The Pathway Plan will cover some of the following key areas:

  • Present and future accommodation;
  • Health. Including advice on sexual health, drug and alcohol issues;
  • A plan for education, training or employment;
  • Support to develop and keep appropriate family, social and sexual relationships;
  • A programme to develop practical skills to live independently;
  • Budgeting and money management;
  • The young person’s accommodation needs including any adaption’s for a young person with a disability;
  • What is needed to provide the young person with support;
  • Appropriate timing of transfer to adult services if assessed as appropriate.

Training and support will be available from the fostering service on developing independence in young people including those with a disability or special need.

As a foster carer, you should be aware of the corporate parenting principles and in your role to support, as well as advocate on behalf of, your foster child.
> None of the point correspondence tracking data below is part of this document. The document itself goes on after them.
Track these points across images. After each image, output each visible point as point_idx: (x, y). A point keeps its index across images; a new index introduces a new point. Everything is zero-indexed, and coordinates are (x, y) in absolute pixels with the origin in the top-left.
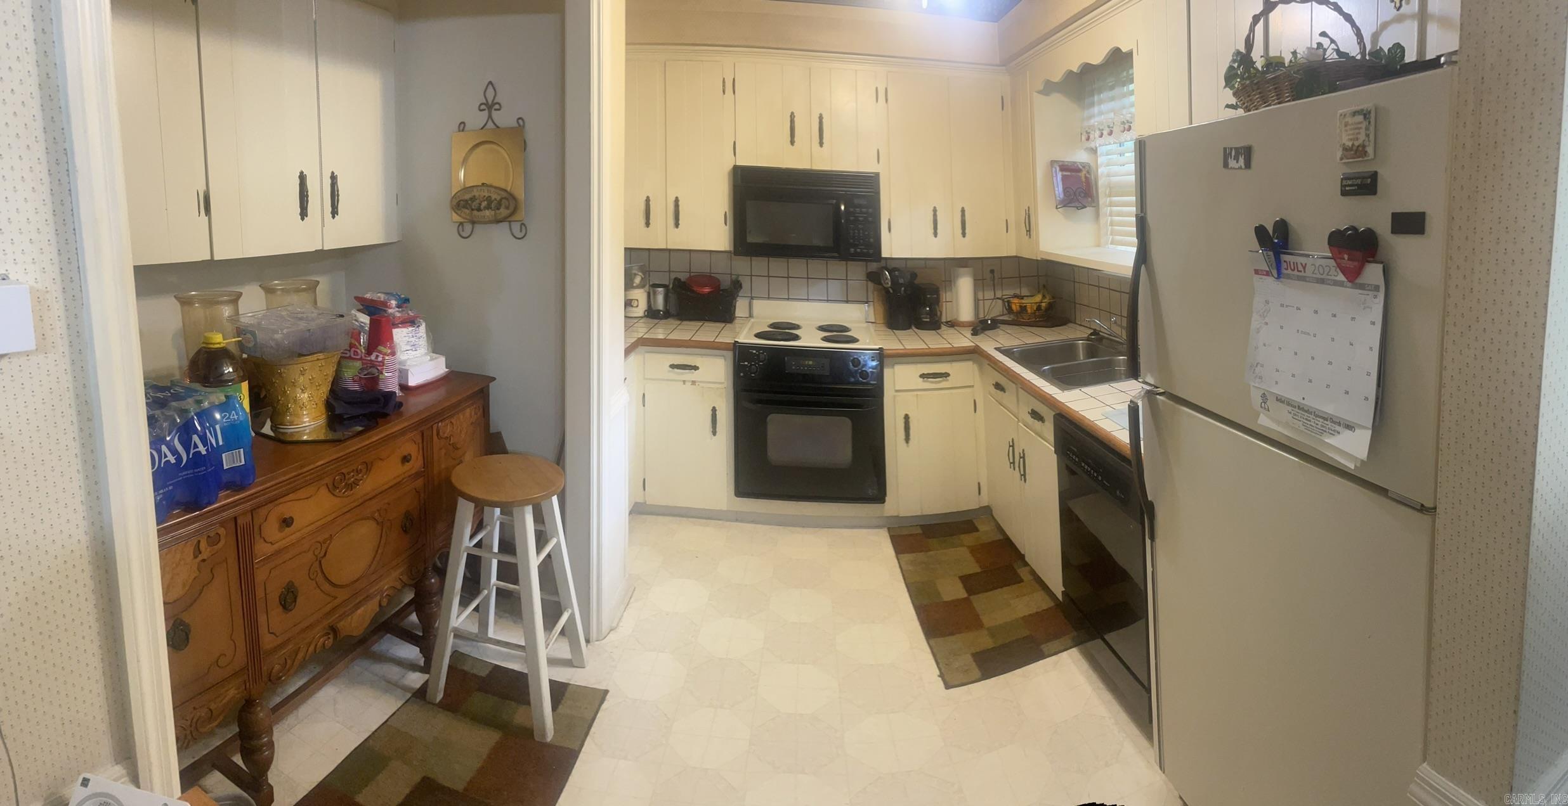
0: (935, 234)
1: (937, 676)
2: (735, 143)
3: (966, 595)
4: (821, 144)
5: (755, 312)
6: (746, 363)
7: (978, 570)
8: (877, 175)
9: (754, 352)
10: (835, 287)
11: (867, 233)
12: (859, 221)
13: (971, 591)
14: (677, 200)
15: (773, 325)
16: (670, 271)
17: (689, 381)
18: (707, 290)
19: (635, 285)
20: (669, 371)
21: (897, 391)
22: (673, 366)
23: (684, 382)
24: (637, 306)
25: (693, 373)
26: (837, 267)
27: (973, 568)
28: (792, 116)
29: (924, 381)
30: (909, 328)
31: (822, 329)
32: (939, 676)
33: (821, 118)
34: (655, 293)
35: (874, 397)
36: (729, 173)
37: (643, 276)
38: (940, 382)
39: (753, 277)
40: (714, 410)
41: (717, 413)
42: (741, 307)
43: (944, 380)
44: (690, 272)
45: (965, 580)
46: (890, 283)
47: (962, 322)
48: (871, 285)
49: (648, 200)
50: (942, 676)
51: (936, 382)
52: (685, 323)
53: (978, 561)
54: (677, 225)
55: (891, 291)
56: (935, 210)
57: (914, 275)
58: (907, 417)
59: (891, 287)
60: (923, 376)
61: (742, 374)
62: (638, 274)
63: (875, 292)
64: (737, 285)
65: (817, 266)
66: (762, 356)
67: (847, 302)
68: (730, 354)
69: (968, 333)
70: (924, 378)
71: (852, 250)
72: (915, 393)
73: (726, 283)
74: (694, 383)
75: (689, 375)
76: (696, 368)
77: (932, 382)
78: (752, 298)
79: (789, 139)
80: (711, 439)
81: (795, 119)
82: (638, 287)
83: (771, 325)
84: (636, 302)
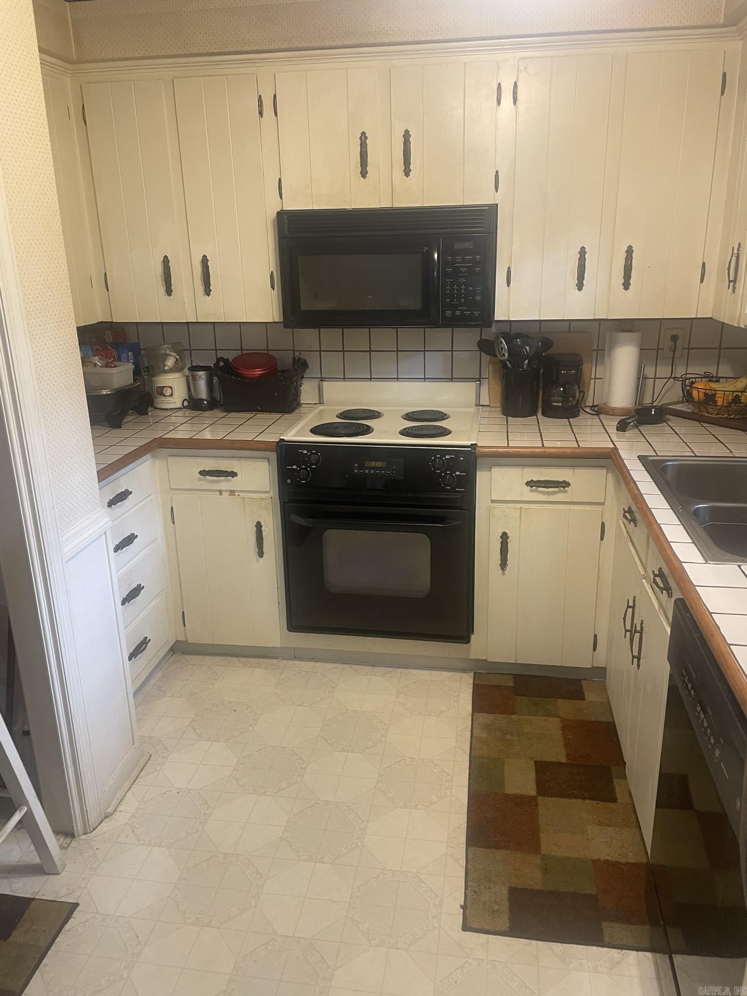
0: (580, 286)
1: (459, 906)
2: (280, 180)
3: (533, 793)
4: (407, 172)
5: (326, 397)
6: (295, 467)
7: (563, 760)
8: (494, 208)
9: (305, 452)
10: (436, 362)
11: (471, 288)
12: (461, 272)
13: (543, 789)
14: (205, 261)
15: (342, 415)
16: (216, 350)
17: (226, 491)
18: (258, 372)
19: (166, 368)
20: (199, 479)
21: (493, 501)
22: (203, 473)
23: (221, 492)
24: (172, 395)
25: (230, 480)
26: (440, 336)
27: (557, 753)
28: (363, 137)
29: (531, 491)
30: (533, 413)
31: (410, 417)
32: (462, 907)
33: (407, 135)
34: (194, 378)
35: (461, 508)
36: (274, 221)
37: (178, 357)
38: (554, 493)
39: (322, 353)
40: (259, 526)
41: (263, 529)
42: (307, 391)
43: (560, 492)
44: (242, 350)
45: (542, 767)
46: (506, 355)
47: (613, 409)
48: (486, 358)
49: (166, 260)
50: (464, 907)
51: (549, 493)
52: (231, 415)
53: (567, 744)
54: (208, 292)
55: (509, 365)
56: (583, 252)
57: (547, 343)
58: (504, 536)
59: (508, 360)
60: (530, 484)
61: (289, 481)
62: (171, 355)
63: (491, 366)
64: (300, 366)
65: (410, 336)
66: (314, 458)
67: (452, 379)
68: (273, 456)
69: (612, 424)
70: (531, 487)
71: (449, 313)
72: (518, 506)
73: (285, 360)
74: (232, 492)
75: (225, 484)
76: (233, 474)
77: (543, 493)
78: (322, 379)
79: (360, 169)
80: (258, 561)
81: (368, 141)
82: (172, 370)
83: (341, 414)
84: (169, 389)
In addition, Kent County Council publishes a ‘Local Offer’ for care leavers, advising them of the support and assistance that they can have up to the age of 25. For children in year 9 and above, it would be helpful to have familiarity with the opportunities and support available and be able to discuss these with the young person when appropriate. Be mindful also that the Local Offer will change and develop over time (see Kent County Council Local Offer).


4. When a Young Person Reaches 18 - Staying Put

The possibility of extending a young person’s placement when they are 18 may be available.
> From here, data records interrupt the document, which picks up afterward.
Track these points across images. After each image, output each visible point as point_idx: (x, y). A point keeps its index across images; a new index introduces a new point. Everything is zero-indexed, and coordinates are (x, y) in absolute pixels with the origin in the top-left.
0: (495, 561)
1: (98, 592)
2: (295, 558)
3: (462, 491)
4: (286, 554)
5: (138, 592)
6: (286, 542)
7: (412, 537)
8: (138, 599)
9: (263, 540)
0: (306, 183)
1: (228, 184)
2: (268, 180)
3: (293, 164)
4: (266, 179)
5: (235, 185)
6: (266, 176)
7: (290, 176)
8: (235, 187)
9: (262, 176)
If you feel this is an option for you to keep the young person with you, the first Child in Care Review following their 16th birthday should consider a Staying Put placement. This will mean assessing the implications for both the young person and your family.

Following the young person’s 18th birthday, the legal basis on which they live in the foster home changes (the legal term is that the young person becomes an ‘excluded licensee’ lodging in the home) - this does not mean that the young person will be treated differently than when they were fostered. The supported accommodation provider (carer) will however be required to have a particular focus on further developing independent living skills with the young person as well as supporting the development of emotional resilience.

The accommodation officer with the 18 plus service will visit the foster carer and explain in more detail the requirements, expectations of providing supported accommodation from the time the young person is 18 years of age. Advice and support will also be given to the young person to ensure that they claim all state benefits they are entitled to, including Housing benefit.

The payments made for these placements plus the requirements on the young person to pay rent, utilities bills and if required the provision of food will be fully explained.

Once the young person reaches 18 years of age they will transfer to the 18plus service and will be allocated a Personal Advisor. The Personal Advisor will continue to provide ongoing support and advice to the young person until they reach 21 years of age or until the completion of a Higher Education course. Advice and support will also be available by the personal advisor to the supported accommodation provider (carer).

The supported accommodation provider (carer) will be given the opportunity to access all training opportunities provided for the Supported Accommodation providers as well as accessing support groups.

Placements can be maintained as supported lodgings until the young person reaches 21 years of age or until the end of a Higher education course.

Although Fostering Regulations do not apply to these situations there may be certain checks carried out over time. The Local Authority will need to assess and consider the appropriateness of these checks particularly where the young person is the only person living with you and it is not envisaged that further children will be placed.